#### RECORD EXCERPTS ####
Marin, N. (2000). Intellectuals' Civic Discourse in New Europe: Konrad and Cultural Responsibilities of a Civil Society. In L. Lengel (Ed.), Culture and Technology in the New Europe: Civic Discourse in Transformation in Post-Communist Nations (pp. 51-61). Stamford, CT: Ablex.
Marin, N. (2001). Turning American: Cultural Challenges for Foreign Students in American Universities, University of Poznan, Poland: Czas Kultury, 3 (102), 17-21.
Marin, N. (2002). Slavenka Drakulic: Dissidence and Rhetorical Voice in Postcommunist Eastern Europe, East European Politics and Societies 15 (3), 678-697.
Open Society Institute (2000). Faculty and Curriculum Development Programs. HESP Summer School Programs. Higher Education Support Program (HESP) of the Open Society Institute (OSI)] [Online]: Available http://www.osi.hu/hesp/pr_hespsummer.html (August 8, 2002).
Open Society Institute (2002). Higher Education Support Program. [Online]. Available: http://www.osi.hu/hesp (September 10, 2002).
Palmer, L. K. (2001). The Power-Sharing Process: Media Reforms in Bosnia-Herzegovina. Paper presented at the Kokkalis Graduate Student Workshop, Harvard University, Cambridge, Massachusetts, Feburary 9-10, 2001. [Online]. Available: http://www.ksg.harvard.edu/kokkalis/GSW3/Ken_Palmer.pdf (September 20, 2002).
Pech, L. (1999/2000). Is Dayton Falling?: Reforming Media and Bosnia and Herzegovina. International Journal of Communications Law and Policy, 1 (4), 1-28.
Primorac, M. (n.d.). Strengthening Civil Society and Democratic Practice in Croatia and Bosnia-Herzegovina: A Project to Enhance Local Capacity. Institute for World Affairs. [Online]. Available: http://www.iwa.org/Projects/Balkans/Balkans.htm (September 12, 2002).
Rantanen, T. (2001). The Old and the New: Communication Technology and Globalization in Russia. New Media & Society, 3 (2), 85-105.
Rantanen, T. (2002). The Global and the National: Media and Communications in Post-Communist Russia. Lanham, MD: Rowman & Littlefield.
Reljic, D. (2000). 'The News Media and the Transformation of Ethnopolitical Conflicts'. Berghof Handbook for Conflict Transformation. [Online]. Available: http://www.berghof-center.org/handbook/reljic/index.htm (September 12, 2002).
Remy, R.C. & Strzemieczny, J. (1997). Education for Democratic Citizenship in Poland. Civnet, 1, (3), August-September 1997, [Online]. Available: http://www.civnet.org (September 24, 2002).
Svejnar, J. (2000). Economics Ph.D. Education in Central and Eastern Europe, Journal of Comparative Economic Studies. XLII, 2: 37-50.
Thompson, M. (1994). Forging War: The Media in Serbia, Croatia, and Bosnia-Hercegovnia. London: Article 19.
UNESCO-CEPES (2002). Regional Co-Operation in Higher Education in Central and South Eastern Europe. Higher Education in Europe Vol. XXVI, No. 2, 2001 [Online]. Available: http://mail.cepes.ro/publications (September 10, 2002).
####
### INSTRUCTIONS TO FOLLOW
Supply the number of lines above that contain the word "Eastern", and nothing else.

### SOLVED EXERCISE
3